[Saved data entries]

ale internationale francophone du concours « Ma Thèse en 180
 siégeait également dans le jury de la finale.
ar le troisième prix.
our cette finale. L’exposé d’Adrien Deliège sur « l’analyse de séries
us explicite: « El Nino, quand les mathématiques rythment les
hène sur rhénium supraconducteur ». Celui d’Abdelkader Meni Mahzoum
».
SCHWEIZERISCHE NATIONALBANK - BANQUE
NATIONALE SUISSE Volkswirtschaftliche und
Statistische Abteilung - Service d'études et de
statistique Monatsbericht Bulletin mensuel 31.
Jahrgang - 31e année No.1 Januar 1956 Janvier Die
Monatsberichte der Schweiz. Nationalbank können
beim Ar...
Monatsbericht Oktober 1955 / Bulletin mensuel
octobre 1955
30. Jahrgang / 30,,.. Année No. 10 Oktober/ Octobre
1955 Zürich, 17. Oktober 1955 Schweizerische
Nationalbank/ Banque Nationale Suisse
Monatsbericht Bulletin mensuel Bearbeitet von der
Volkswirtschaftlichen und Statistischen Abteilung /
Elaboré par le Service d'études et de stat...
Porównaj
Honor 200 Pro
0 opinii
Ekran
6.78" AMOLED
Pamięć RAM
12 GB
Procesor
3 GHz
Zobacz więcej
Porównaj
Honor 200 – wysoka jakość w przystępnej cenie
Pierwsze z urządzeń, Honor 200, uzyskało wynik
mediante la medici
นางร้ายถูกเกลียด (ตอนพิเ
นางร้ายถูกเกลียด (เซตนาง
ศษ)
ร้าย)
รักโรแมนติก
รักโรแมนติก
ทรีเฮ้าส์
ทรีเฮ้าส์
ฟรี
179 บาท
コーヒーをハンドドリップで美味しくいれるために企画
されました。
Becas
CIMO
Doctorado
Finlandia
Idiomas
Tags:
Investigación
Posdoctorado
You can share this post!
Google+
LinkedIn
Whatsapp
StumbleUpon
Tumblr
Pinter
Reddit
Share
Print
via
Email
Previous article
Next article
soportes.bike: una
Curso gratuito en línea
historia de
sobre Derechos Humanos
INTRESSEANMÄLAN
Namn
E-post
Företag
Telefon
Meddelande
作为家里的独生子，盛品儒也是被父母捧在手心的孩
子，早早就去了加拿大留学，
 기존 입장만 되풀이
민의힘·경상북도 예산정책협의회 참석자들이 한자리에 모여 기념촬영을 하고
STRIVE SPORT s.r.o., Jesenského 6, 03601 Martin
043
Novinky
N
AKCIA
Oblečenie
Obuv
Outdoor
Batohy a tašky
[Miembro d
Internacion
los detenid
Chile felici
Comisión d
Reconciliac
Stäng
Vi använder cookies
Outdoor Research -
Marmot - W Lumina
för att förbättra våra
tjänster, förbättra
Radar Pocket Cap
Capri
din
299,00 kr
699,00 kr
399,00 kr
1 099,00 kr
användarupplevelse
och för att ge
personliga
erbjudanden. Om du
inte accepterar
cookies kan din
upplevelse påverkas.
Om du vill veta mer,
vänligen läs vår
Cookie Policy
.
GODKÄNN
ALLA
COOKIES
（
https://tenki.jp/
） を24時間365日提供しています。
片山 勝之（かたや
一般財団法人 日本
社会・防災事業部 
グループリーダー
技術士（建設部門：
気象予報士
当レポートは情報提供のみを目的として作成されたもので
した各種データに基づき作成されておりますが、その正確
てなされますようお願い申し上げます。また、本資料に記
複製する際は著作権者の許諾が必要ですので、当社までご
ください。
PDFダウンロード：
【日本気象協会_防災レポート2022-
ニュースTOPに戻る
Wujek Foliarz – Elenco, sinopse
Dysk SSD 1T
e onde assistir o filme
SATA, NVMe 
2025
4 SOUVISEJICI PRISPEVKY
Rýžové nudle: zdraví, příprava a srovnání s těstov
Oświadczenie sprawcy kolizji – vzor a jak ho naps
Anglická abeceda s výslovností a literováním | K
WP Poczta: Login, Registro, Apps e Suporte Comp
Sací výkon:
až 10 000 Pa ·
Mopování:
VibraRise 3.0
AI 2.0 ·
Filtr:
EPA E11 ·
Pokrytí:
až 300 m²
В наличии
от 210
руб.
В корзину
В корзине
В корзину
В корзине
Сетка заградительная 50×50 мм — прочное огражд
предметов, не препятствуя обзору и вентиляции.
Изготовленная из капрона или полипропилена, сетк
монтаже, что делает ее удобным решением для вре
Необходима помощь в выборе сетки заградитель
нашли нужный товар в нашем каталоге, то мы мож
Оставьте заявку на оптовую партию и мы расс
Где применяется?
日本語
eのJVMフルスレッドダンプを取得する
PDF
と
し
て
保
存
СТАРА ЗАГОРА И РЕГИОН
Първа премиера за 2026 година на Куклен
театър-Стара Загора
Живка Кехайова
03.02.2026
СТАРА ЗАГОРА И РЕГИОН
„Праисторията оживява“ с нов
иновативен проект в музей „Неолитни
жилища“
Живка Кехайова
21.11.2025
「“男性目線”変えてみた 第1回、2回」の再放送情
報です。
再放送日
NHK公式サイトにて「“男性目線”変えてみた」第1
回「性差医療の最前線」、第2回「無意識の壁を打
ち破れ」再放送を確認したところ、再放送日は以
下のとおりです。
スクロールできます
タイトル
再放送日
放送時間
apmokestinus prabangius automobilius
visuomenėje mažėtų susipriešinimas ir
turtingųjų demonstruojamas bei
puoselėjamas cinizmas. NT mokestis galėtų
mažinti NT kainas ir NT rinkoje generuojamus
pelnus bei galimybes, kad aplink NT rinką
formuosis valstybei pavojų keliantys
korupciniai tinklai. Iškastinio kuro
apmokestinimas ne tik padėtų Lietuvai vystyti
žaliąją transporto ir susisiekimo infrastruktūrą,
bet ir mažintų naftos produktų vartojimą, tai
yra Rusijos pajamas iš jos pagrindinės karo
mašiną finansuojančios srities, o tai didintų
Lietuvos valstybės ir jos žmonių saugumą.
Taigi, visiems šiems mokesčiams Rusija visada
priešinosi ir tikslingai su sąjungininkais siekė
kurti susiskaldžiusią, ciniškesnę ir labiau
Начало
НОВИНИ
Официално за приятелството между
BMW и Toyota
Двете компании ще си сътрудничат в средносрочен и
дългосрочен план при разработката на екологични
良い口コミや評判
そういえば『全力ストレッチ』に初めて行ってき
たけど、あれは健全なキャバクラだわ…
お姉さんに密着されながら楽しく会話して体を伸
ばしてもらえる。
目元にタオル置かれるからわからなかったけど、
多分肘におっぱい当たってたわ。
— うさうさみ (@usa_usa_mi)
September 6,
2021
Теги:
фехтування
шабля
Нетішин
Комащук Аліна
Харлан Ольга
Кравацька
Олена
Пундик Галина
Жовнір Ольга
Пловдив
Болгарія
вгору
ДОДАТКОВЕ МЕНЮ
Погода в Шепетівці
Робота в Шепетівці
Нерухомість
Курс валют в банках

▶ _EXERCISE DETAILS_: Please output the entries above, every line exactly as it reads.

▶ _SOLUTION FOR THIS PROBLEM_:
ale internationale francophone du concours « Ma Thèse en 180
 siégeait également dans le jury de la finale.
ar le troisième prix.
our cette finale. L’exposé d’Adrien Deliège sur « l’analyse de séries
us explicite: « El Nino, quand les mathématiques rythment les
hène sur rhénium supraconducteur ». Celui d’Abdelkader Meni Mahzoum
».
SCHWEIZERISCHE NATIONALBANK - BANQUE
NATIONALE SUISSE Volkswirtschaftliche und
Statistische Abteilung - Service d'études et de
statistique Monatsbericht Bulletin mensuel 31.
Jahrgang - 31e année No.1 Januar 1956 Janvier Die
Monatsberichte der Schweiz. Nationalbank können
beim Ar...
Monatsbericht Oktober 1955 / Bulletin mensuel
octobre 1955
30. Jahrgang / 30,,.. Année No. 10 Oktober/ Octobre
1955 Zürich, 17. Oktober 1955 Schweizerische
Nationalbank/ Banque Nationale Suisse
Monatsbericht Bulletin mensuel Bearbeitet von der
Volkswirtschaftlichen und Statistischen Abteilung /
Elaboré par le Service d'études et de stat...
Porównaj
Honor 200 Pro
0 opinii
Ekran
6.78" AMOLED
Pamięć RAM
12 GB
Procesor
3 GHz
Zobacz więcej
Porównaj
Honor 200 – wysoka jakość w przystępnej cenie
Pierwsze z urządzeń, Honor 200, uzyskało wynik
mediante la medici
นางร้ายถูกเกลียด (ตอนพิเ
นางร้ายถูกเกลียด (เซตนาง
ศษ)
ร้าย)
รักโรแมนติก
รักโรแมนติก
ทรีเฮ้าส์
ทรีเฮ้าส์
ฟรี
179 บาท
コーヒーをハンドドリップで美味しくいれるために企画
されました。
Becas
CIMO
Doctorado
Finlandia
Idiomas
Tags:
Investigación
Posdoctorado
You can share this post!
Google+
LinkedIn
Whatsapp
StumbleUpon
Tumblr
Pinter
Reddit
Share
Print
via
Email
Previous article
Next article
soportes.bike: una
Curso gratuito en línea
historia de
sobre Derechos Humanos
INTRESSEANMÄLAN
Namn
E-post
Företag
Telefon
Meddelande
作为家里的独生子，盛品儒也是被父母捧在手心的孩
子，早早就去了加拿大留学，
 기존 입장만 되풀이
민의힘·경상북도 예산정책협의회 참석자들이 한자리에 모여 기념촬영을 하고
STRIVE SPORT s.r.o., Jesenského 6, 03601 Martin
043
Novinky
N
AKCIA
Oblečenie
Obuv
Outdoor
Batohy a tašky
[Miembro d
Internacion
los detenid
Chile felici
Comisión d
Reconciliac
Stäng
Vi använder cookies
Outdoor Research -
Marmot - W Lumina
för att förbättra våra
tjänster, förbättra
Radar Pocket Cap
Capri
din
299,00 kr
699,00 kr
399,00 kr
1 099,00 kr
användarupplevelse
och för att ge
personliga
erbjudanden. Om du
inte accepterar
cookies kan din
upplevelse påverkas.
Om du vill veta mer,
vänligen läs vår
Cookie Policy
.
GODKÄNN
ALLA
COOKIES
（
https://tenki.jp/
） を24時間365日提供しています。
片山 勝之（かたや
一般財団法人 日本
社会・防災事業部 
グループリーダー
技術士（建設部門：
気象予報士
当レポートは情報提供のみを目的として作成されたもので
した各種データに基づき作成されておりますが、その正確
てなされますようお願い申し上げます。また、本資料に記
複製する際は著作権者の許諾が必要ですので、当社までご
ください。
PDFダウンロード：
【日本気象協会_防災レポート2022-
ニュースTOPに戻る
Wujek Foliarz – Elenco, sinopse
Dysk SSD 1T
e onde assistir o filme
SATA, NVMe 
2025
4 SOUVISEJICI PRISPEVKY
Rýžové nudle: zdraví, příprava a srovnání s těstov
Oświadczenie sprawcy kolizji – vzor a jak ho naps
Anglická abeceda s výslovností a literováním | K
WP Poczta: Login, Registro, Apps e Suporte Comp
Sací výkon:
až 10 000 Pa ·
Mopování:
VibraRise 3.0
AI 2.0 ·
Filtr:
EPA E11 ·
Pokrytí:
až 300 m²
В наличии
от 210
руб.
В корзину
В корзине
В корзину
В корзине
Сетка заградительная 50×50 мм — прочное огражд
предметов, не препятствуя обзору и вентиляции.
Изготовленная из капрона или полипропилена, сетк
монтаже, что делает ее удобным решением для вре
Необходима помощь в выборе сетки заградитель
нашли нужный товар в нашем каталоге, то мы мож
Оставьте заявку на оптовую партию и мы расс
Где применяется?
日本語
eのJVMフルスレッドダンプを取得する
PDF
と
し
て
保
存
СТАРА ЗАГОРА И РЕГИОН
Първа премиера за 2026 година на Куклен
театър-Стара Загора
Живка Кехайова
03.02.2026
СТАРА ЗАГОРА И РЕГИОН
„Праисторията оживява“ с нов
иновативен проект в музей „Неолитни
жилища“
Живка Кехайова
21.11.2025
「“男性目線”変えてみた 第1回、2回」の再放送情
報です。
再放送日
NHK公式サイトにて「“男性目線”変えてみた」第1
回「性差医療の最前線」、第2回「無意識の壁を打
ち破れ」再放送を確認したところ、再放送日は以
下のとおりです。
スクロールできます
タイトル
再放送日
放送時間
apmokestinus prabangius automobilius
visuomenėje mažėtų susipriešinimas ir
turtingųjų demonstruojamas bei
puoselėjamas cinizmas. NT mokestis galėtų
mažinti NT kainas ir NT rinkoje generuojamus
pelnus bei galimybes, kad aplink NT rinką
formuosis valstybei pavojų keliantys
korupciniai tinklai. Iškastinio kuro
apmokestinimas ne tik padėtų Lietuvai vystyti
žaliąją transporto ir susisiekimo infrastruktūrą,
bet ir mažintų naftos produktų vartojimą, tai
yra Rusijos pajamas iš jos pagrindinės karo
mašiną finansuojančios srities, o tai didintų
Lietuvos valstybės ir jos žmonių saugumą.
Taigi, visiems šiems mokesčiams Rusija visada
priešinosi ir tikslingai su sąjungininkais siekė
kurti susiskaldžiusią, ciniškesnę ir labiau
Начало
НОВИНИ
Официално за приятелството между
BMW и Toyota
Двете компании ще си сътрудничат в средносрочен и
дългосрочен план при разработката на екологични
良い口コミや評判
そういえば『全力ストレッチ』に初めて行ってき
たけど、あれは健全なキャバクラだわ…
お姉さんに密着されながら楽しく会話して体を伸
ばしてもらえる。
目元にタオル置かれるからわからなかったけど、
多分肘におっぱい当たってたわ。
— うさうさみ (@usa_usa_mi)
September 6,
2021
Теги:
фехтування
шабля
Нетішин
Комащук Аліна
Харлан Ольга
Кравацька
Олена
Пундик Галина
Жовнір Ольга
Пловдив
Болгарія
вгору
ДОДАТКОВЕ МЕНЮ
Погода в Шепетівці
Робота в Шепетівці
Нерухомість
Курс валют в банках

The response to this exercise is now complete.